** Records for processing follows **

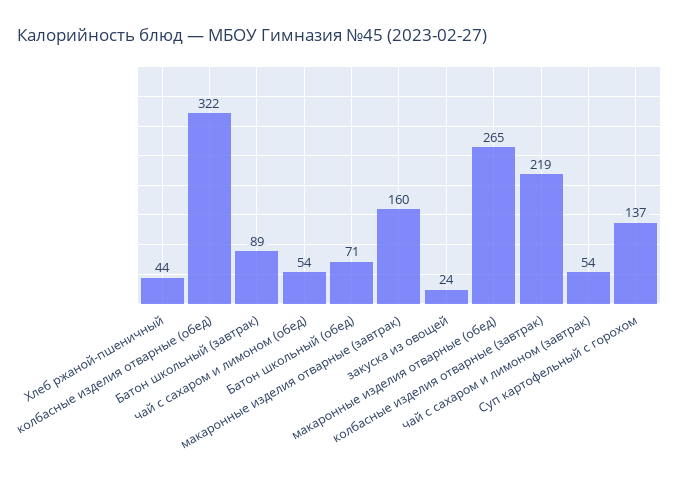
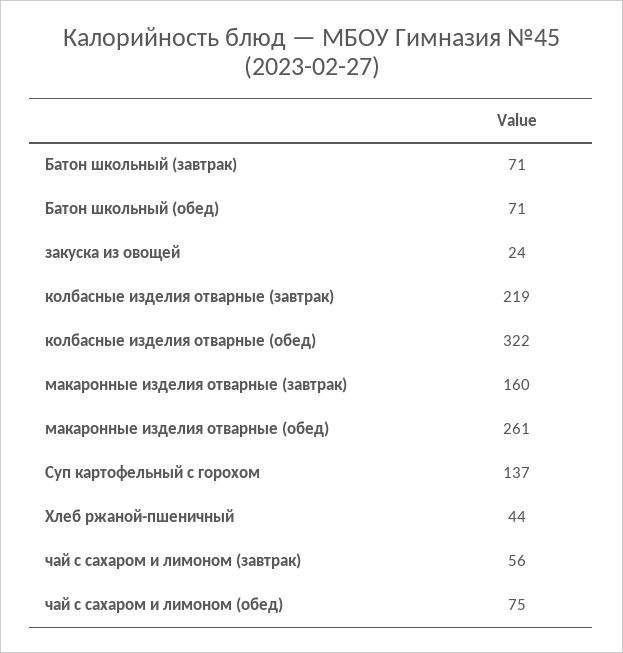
  {
    "Хлеб ржаной-пшеничный": 44,
    "колбасные изделия отварные (обед)": 322,
-   "Батон школьный (завтрак)": 89,
+   "Батон школьный (завтрак)": 71,
-   "чай с сахаром и лимоном (обед)": 54,
+   "чай с сахаром и лимоном (обед)": 75,
    "Батон школьный (обед)": 71,
    "макаронные изделия отварные (завтрак)": 160,
    "закуска из овощей": 24,
-   "макаронные изделия отварные (обед)": 265,
+   "макаронные изделия отварные (обед)": 261,
    "колбасные изделия отварные (завтрак)": 219,
-   "чай с сахаром и лимоном (завтрак)": 54,
+   "чай с сахаром и лимоном (завтрак)": 56,
    "Суп картофельный с горохом": 137
  }

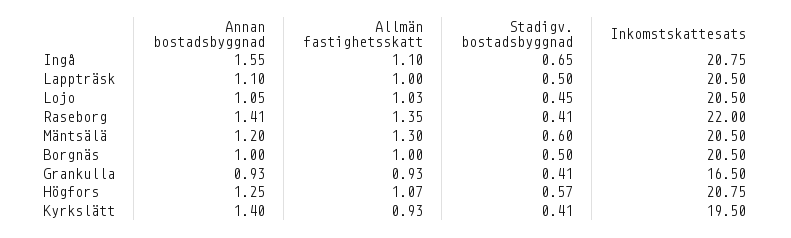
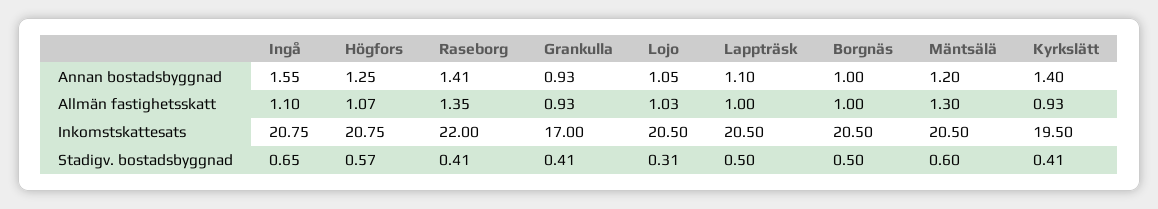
  {
    "Annan bostadsbyggnad": {
      "Ingå": 1.55,
      "Lappträsk": 1.1,
      "Lojo": 1.05,
      "Raseborg": 1.41,
      "Mäntsälä": 1.2,
      "Borgnäs": 1,
      "Grankulla": 0.93,
      "Högfors": 1.25,
      "Kyrkslätt": 1.4
    },
    "Allmän fastighetsskatt": {
      "Ingå": 1.1,
      "Lappträsk": 1,
      "Lojo": 1.03,
      "Raseborg": 1.35,
      "Mäntsälä": 1.3,
      "Borgnäs": 1,
      "Grankulla": 0.93,
      "Högfors": 1.07,
      "Kyrkslätt": 0.93
    },
    "Stadigv. bostadsbyggnad": {
      "Ingå": 0.65,
      "Lappträsk": 0.5,
-     "Lojo": 0.45,
+     "Lojo": 0.31,
      "Raseborg": 0.41,
      "Mäntsälä": 0.6,
      "Borgnäs": 0.5,
      "Grankulla": 0.41,
      "Högfors": 0.57,
      "Kyrkslätt": 0.41
    },
    "Inkomstskattesats": {
      "Ingå": 20.75,
      "Lappträsk": 20.5,
      "Lojo": 20.5,
      "Raseborg": 22,
      "Mäntsälä": 20.5,
      "Borgnäs": 20.5,
-     "Grankulla": 16.5,
+     "Grankulla": 17,
      "Högfors": 20.75,
      "Kyrkslätt": 19.5
    }
  }

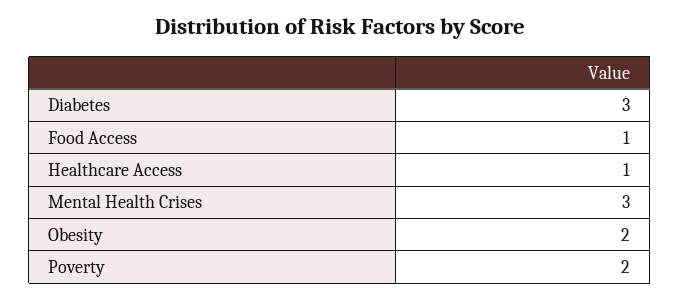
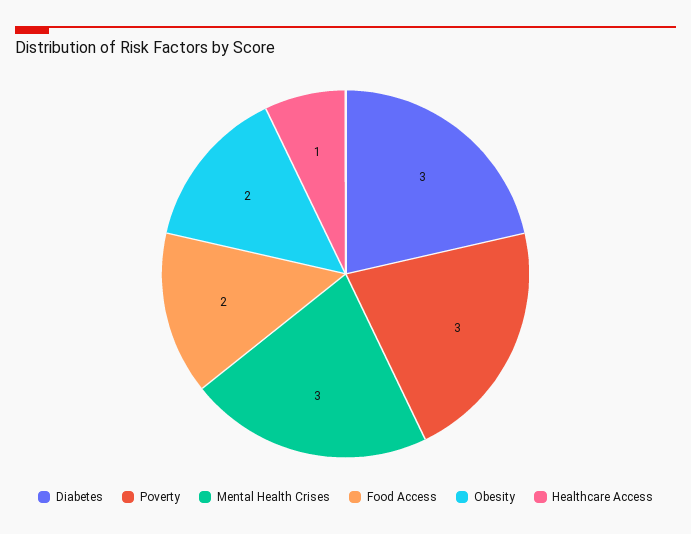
  {
    "Diabetes": 3,
-   "Food Access": 1,
+   "Food Access": 2,
    "Healthcare Access": 1,
    "Mental Health Crises": 3,
    "Obesity": 2,
-   "Poverty": 2
+   "Poverty": 3
  }

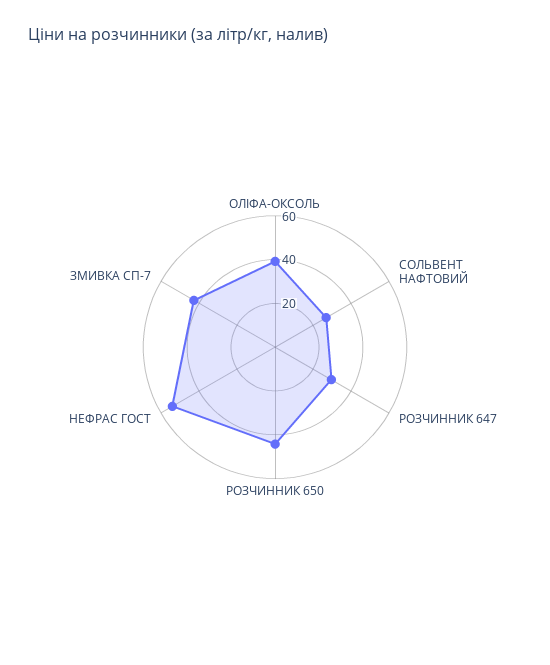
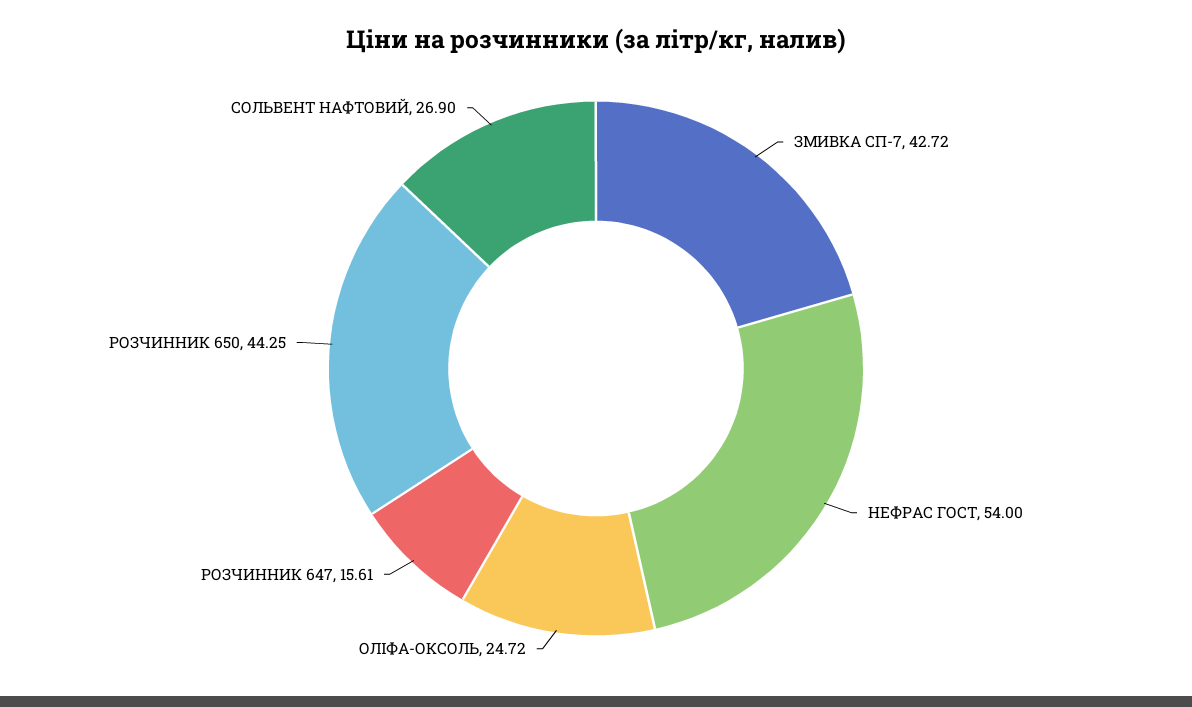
  {
-   "ОЛІФА-ОКСОЛЬ": 40,
+   "ОЛІФА-ОКСОЛЬ": 24.72,
    "СОЛЬВЕНТ НАФТОВИЙ": 26.9,
-   "РОЗЧИННИК 647": 30,
+   "РОЗЧИННИК 647": 15.61,
    "РОЗЧИННИК 650": 44.25,
    "НЕФРАС ГОСТ": 54,
    "ЗМИВКА СП-7": 42.72
  }

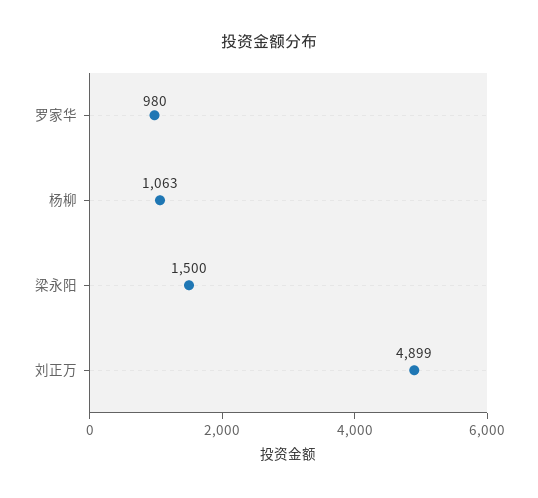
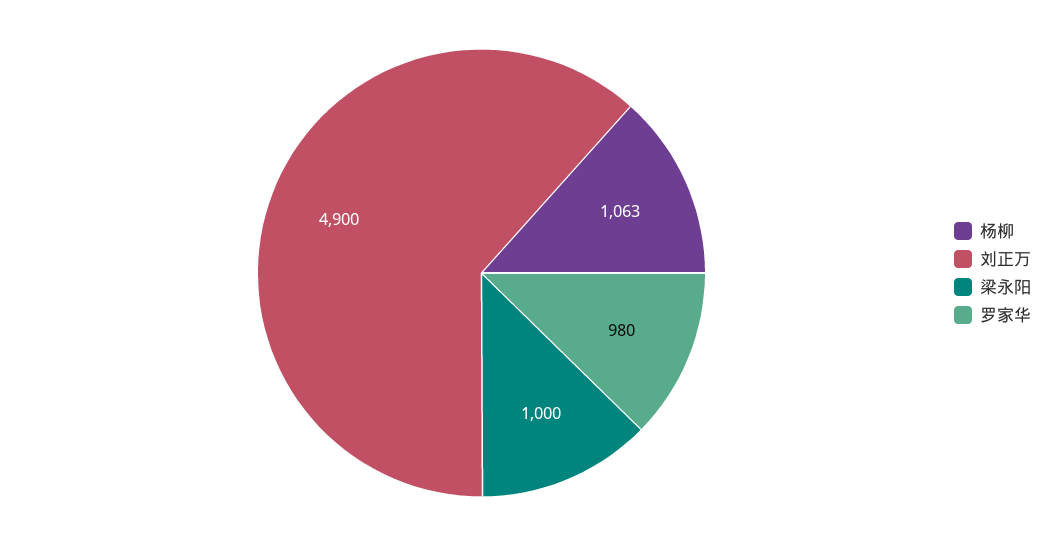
  {
    "罗家华": 980,
    "杨柳": 1063,
-   "梁永阳": 1500,
+   "梁永阳": 1000,
-   "刘正万": 4899
+   "刘正万": 4900
  }

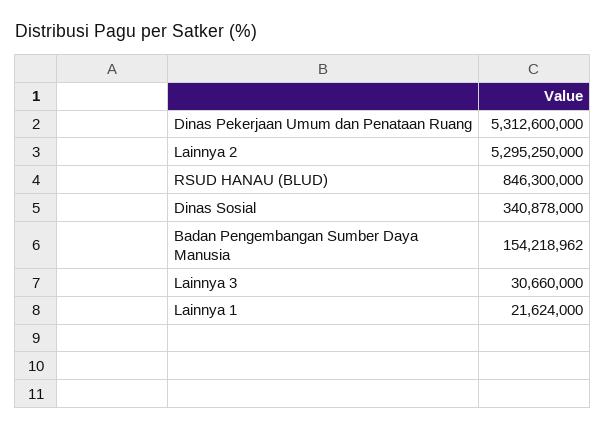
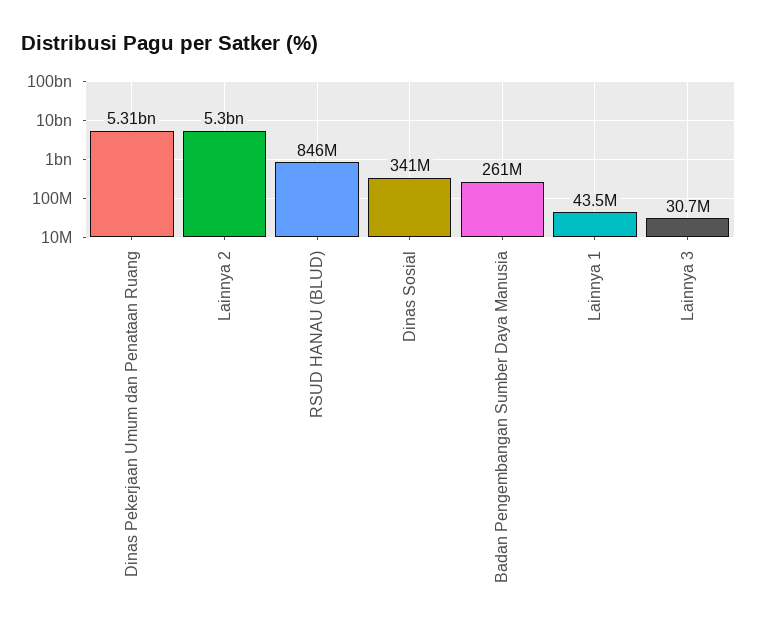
  {
    "Dinas Pekerjaan Umum dan Penataan Ruang": 5312600000,
    "Lainnya 2": 5295250000,
    "RSUD HANAU (BLUD)": 846300000,
    "Dinas Sosial": 340878000,
-   "Badan Pengembangan Sumber Daya Manusia": 154218962,
+   "Badan Pengembangan Sumber Daya Manusia": 261000000,
    "Lainnya 3": 30660000,
-   "Lainnya 1": 21624000
+   "Lainnya 1": 43500000
  }

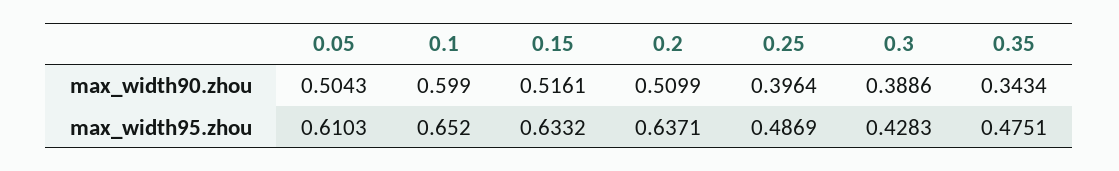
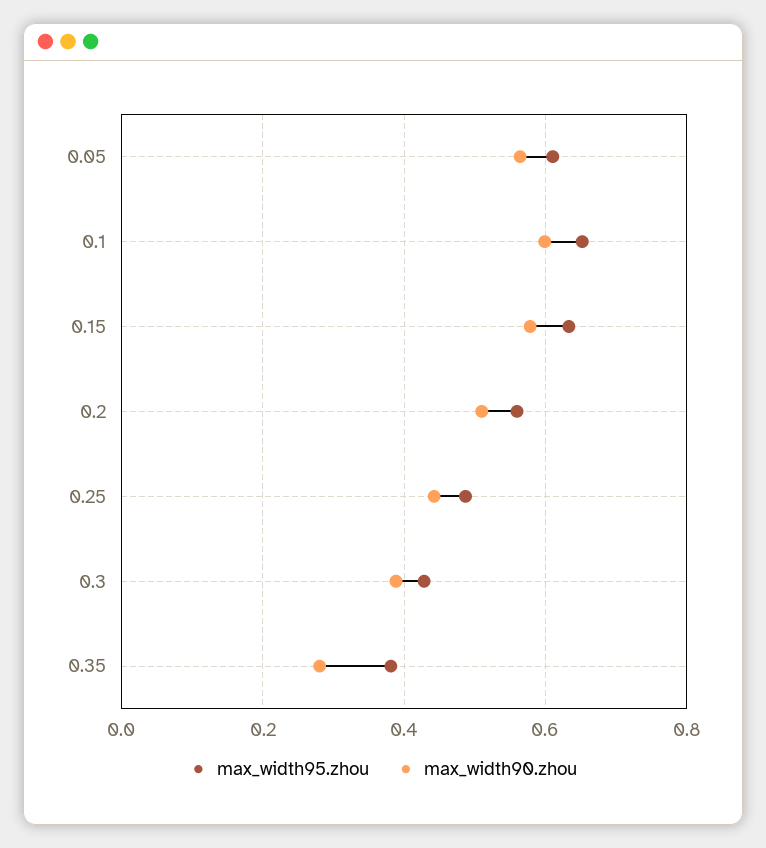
  {
    "max_width90.zhou": {
-     "0.05": 0.5043,
+     "0.05": 0.56,
      "0.1": 0.599,
-     "0.15": 0.5161,
+     "0.15": 0.58,
      "0.2": 0.5099,
-     "0.25": 0.3964,
+     "0.25": 0.44,
      "0.3": 0.3886,
-     "0.35": 0.3434
+     "0.35": 0.28
    },
    "max_width95.zhou": {
      "0.05": 0.6103,
      "0.1": 0.652,
      "0.15": 0.6332,
-     "0.2": 0.6371,
+     "0.2": 0.56,
      "0.25": 0.4869,
      "0.3": 0.4283,
-     "0.35": 0.4751
+     "0.35": 0.38
    }
  }

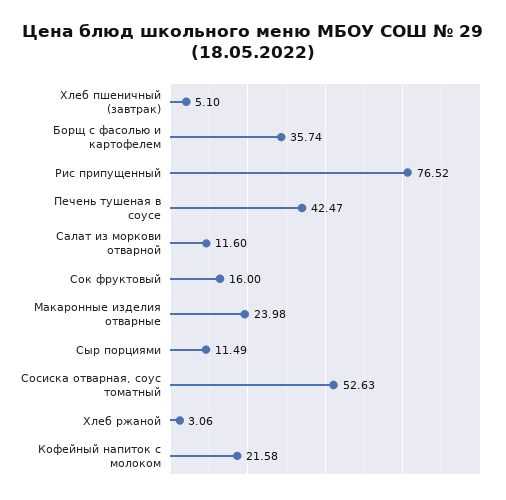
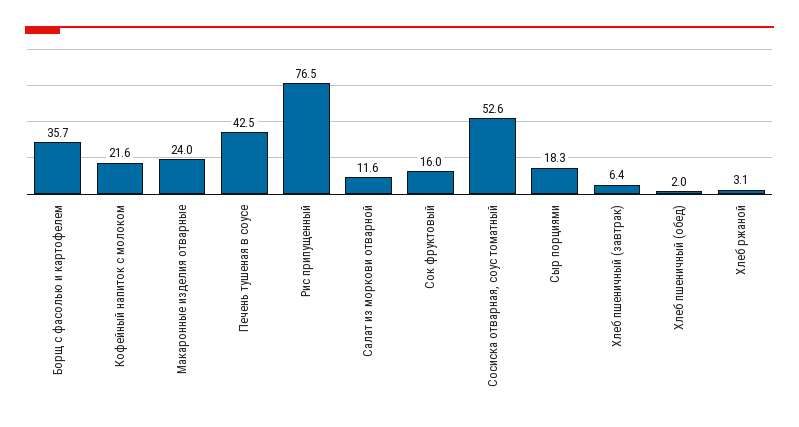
  {
-   "Хлеб пшеничный (завтрак)": 5.1,
+   "Хлеб пшеничный (завтрак)": 6.4,
    "Борщ с фасолью и картофелем": 35.74,
    "Рис припущенный": 76.52,
    "Печень тушеная в соусе": 42.47,
    "Салат из моркови отварной": 11.6,
    "Сок фруктовый": 16,
    "Макаронные изделия отварные": 23.98,
-   "Сыр порциями": 11.49,
+   "Сыр порциями": 18.3,
    "Сосиска отварная, соус томатный": 52.63,
    "Хлеб ржаной": 3.06,
-   "Кофейный напиток с молоком": 21.58
+   "Кофейный напиток с молоком": 21.58,
+   "Хлеб пшеничный (обед)": 2
  }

** End of Records for processing **

What you have to do:
Give an exact copy of the data, and omit any pictures it holds.

Result of this task:
  {
    "Хлеб ржаной-пшеничный": 44,
    "колбасные изделия отварные (обед)": 322,
-   "Батон школьный (завтрак)": 89,
+   "Батон школьный (завтрак)": 71,
-   "чай с сахаром и лимоном (обед)": 54,
+   "чай с сахаром и лимоном (обед)": 75,
    "Батон школьный (обед)": 71,
    "макаронные изделия отварные (завтрак)": 160,
    "закуска из овощей": 24,
-   "макаронные изделия отварные (обед)": 265,
+   "макаронные изделия отварные (обед)": 261,
    "колбасные изделия отварные (завтрак)": 219,
-   "чай с сахаром и лимоном (завтрак)": 54,
+   "чай с сахаром и лимоном (завтрак)": 56,
    "Суп картофельный с горохом": 137
  }

  {
    "Annan bostadsbyggnad": {
      "Ingå": 1.55,
      "Lappträsk": 1.1,
      "Lojo": 1.05,
      "Raseborg": 1.41,
      "Mäntsälä": 1.2,
      "Borgnäs": 1,
      "Grankulla": 0.93,
      "Högfors": 1.25,
      "Kyrkslätt": 1.4
    },
    "Allmän fastighetsskatt": {
      "Ingå": 1.1,
      "Lappträsk": 1,
      "Lojo": 1.03,
      "Raseborg": 1.35,
      "Mäntsälä": 1.3,
      "Borgnäs": 1,
      "Grankulla": 0.93,
      "Högfors": 1.07,
      "Kyrkslätt": 0.93
    },
    "Stadigv. bostadsbyggnad": {
      "Ingå": 0.65,
      "Lappträsk": 0.5,
-     "Lojo": 0.45,
+     "Lojo": 0.31,
      "Raseborg": 0.41,
      "Mäntsälä": 0.6,
      "Borgnäs": 0.5,
      "Grankulla": 0.41,
      "Högfors": 0.57,
      "Kyrkslätt": 0.41
    },
    "Inkomstskattesats": {
      "Ingå": 20.75,
      "Lappträsk": 20.5,
      "Lojo": 20.5,
      "Raseborg": 22,
      "Mäntsälä": 20.5,
      "Borgnäs": 20.5,
-     "Grankulla": 16.5,
+     "Grankulla": 17,
      "Högfors": 20.75,
      "Kyrkslätt": 19.5
    }
  }

  {
    "Diabetes": 3,
-   "Food Access": 1,
+   "Food Access": 2,
    "Healthcare Access": 1,
    "Mental Health Crises": 3,
    "Obesity": 2,
-   "Poverty": 2
+   "Poverty": 3
  }

  {
-   "ОЛІФА-ОКСОЛЬ": 40,
+   "ОЛІФА-ОКСОЛЬ": 24.72,
    "СОЛЬВЕНТ НАФТОВИЙ": 26.9,
-   "РОЗЧИННИК 647": 30,
+   "РОЗЧИННИК 647": 15.61,
    "РОЗЧИННИК 650": 44.25,
    "НЕФРАС ГОСТ": 54,
    "ЗМИВКА СП-7": 42.72
  }

  {
    "罗家华": 980,
    "杨柳": 1063,
-   "梁永阳": 1500,
+   "梁永阳": 1000,
-   "刘正万": 4899
+   "刘正万": 4900
  }

  {
    "Dinas Pekerjaan Umum dan Penataan Ruang": 5312600000,
    "Lainnya 2": 5295250000,
    "RSUD HANAU (BLUD)": 846300000,
    "Dinas Sosial": 340878000,
-   "Badan Pengembangan Sumber Daya Manusia": 154218962,
+   "Badan Pengembangan Sumber Daya Manusia": 261000000,
    "Lainnya 3": 30660000,
-   "Lainnya 1": 21624000
+   "Lainnya 1": 43500000
  }

  {
    "max_width90.zhou": {
-     "0.05": 0.5043,
+     "0.05": 0.56,
      "0.1": 0.599,
-     "0.15": 0.5161,
+     "0.15": 0.58,
      "0.2": 0.5099,
-     "0.25": 0.3964,
+     "0.25": 0.44,
      "0.3": 0.3886,
-     "0.35": 0.3434
+     "0.35": 0.28
    },
    "max_width95.zhou": {
      "0.05": 0.6103,
      "0.1": 0.652,
      "0.15": 0.6332,
-     "0.2": 0.6371,
+     "0.2": 0.56,
      "0.25": 0.4869,
      "0.3": 0.4283,
-     "0.35": 0.4751
+     "0.35": 0.38
    }
  }

  {
-   "Хлеб пшеничный (завтрак)": 5.1,
+   "Хлеб пшеничный (завтрак)": 6.4,
    "Борщ с фасолью и картофелем": 35.74,
    "Рис припущенный": 76.52,
    "Печень тушеная в соусе": 42.47,
    "Салат из моркови отварной": 11.6,
    "Сок фруктовый": 16,
    "Макаронные изделия отварные": 23.98,
-   "Сыр порциями": 11.49,
+   "Сыр порциями": 18.3,
    "Сосиска отварная, соус томатный": 52.63,
    "Хлеб ржаной": 3.06,
-   "Кофейный напиток с молоком": 21.58
+   "Кофейный напиток с молоком": 21.58,
+   "Хлеб пшеничный (обед)": 2
  }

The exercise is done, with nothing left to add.